I’m still your mother.”
“In name only.”
She moved so fast I didn’t have time to block her. Her hand came up and she slapped me. I heard the crack a second before
I felt the sting. She held her body stiff and straight. “You’re angry now but you’ll get over it. You always have these tantrums
then calm down.”
She depended on my acquiescence. Thrived on her ability to betray me and laughed at the way I ran back to her, begging for
another round of insults and threats. Not one day more.
The rip that started with her lie about Cooper split open when she told me the truth about Richmond. The shredded relationship, already flimsy, now lay in tatters. Unfixable. Today a burning hole in my gut but, hopefully, one day a distant ache. Nothing more than a slight twinge of sadness.
“Actually, this time I won’t.” I handed her the car keys. “The SUV is yours. Richmond bought it. It’s new. Let me know where
you’re staying. I’ll send the rest of your things and the car title there.”
No one warned me about the price of freedom.

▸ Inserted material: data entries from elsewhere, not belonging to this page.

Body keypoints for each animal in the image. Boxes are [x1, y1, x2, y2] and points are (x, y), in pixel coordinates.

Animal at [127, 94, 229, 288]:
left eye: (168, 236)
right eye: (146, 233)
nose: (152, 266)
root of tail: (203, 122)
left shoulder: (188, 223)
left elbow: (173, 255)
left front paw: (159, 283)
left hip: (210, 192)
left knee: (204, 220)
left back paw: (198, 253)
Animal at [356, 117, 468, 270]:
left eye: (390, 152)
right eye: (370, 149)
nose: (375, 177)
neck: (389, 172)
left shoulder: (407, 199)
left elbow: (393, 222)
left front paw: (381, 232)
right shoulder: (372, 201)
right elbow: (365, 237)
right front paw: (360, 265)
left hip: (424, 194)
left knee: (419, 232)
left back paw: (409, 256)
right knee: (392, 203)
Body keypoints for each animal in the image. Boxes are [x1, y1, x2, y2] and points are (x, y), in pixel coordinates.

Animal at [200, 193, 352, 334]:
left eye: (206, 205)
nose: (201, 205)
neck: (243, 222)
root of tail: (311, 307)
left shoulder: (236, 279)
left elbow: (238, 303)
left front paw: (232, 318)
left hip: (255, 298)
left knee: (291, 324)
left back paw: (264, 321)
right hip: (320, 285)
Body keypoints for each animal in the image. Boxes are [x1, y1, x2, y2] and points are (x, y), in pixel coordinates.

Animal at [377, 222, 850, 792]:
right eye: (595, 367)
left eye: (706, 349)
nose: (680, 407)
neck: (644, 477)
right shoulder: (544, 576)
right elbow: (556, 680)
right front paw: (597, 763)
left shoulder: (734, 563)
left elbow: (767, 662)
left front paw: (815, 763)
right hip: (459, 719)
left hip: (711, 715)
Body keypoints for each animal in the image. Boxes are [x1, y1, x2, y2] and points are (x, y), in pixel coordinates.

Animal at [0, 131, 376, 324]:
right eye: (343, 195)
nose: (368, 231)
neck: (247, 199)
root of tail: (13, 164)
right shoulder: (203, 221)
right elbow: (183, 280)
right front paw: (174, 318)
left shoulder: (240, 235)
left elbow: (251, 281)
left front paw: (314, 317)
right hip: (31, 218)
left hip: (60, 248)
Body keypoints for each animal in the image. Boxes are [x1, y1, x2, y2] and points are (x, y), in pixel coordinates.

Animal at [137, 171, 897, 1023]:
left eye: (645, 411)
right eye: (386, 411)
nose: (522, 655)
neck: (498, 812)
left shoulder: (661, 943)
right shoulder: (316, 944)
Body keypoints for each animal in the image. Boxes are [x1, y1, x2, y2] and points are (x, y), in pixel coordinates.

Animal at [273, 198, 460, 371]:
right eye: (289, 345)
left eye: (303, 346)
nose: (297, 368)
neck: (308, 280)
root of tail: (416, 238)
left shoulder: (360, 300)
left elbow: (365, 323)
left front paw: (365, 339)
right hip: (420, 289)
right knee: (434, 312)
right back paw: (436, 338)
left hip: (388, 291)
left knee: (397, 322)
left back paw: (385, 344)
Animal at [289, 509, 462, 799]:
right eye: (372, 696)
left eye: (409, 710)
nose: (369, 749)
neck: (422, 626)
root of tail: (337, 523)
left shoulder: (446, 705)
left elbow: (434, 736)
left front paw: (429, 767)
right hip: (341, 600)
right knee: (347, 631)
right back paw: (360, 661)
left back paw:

About how much emptiness and despair I’d have to wade through to find it...
if I ever did.
I punched in numbers on the keypad and the gate opened. “I’ll change the security codes and locks today.”
“You’re going to let those Dougherty kids come in and out, give them money and whatever else they need, but kick me to the
street?”
“Yeah. They’re family.” Broken and messy but I might need them as much as they needed me. They couldn’t know about our blood
ties, but I could play the role of concerned stepmom. Put my body in front of theirs when it came to all the news that was
about to break about their parents.
Found family. I’d stumbled over the term in those self-help books. Sometimes it was better to create a family than stay with the one that
raised you. The concept suddenly made sense.
I stepped through the gate and closed it behind me. Mom kept up her complaints as I walked away. Her yelling echoed off the
trees and through the yard. This time I didn’t cave. I didn’t give in to the fantasy of a loving mother or the gnawing pain
at the loss of an ideal that didn’t exist.
Nothing I tried was ever good enough. But I knew she’d cash the check.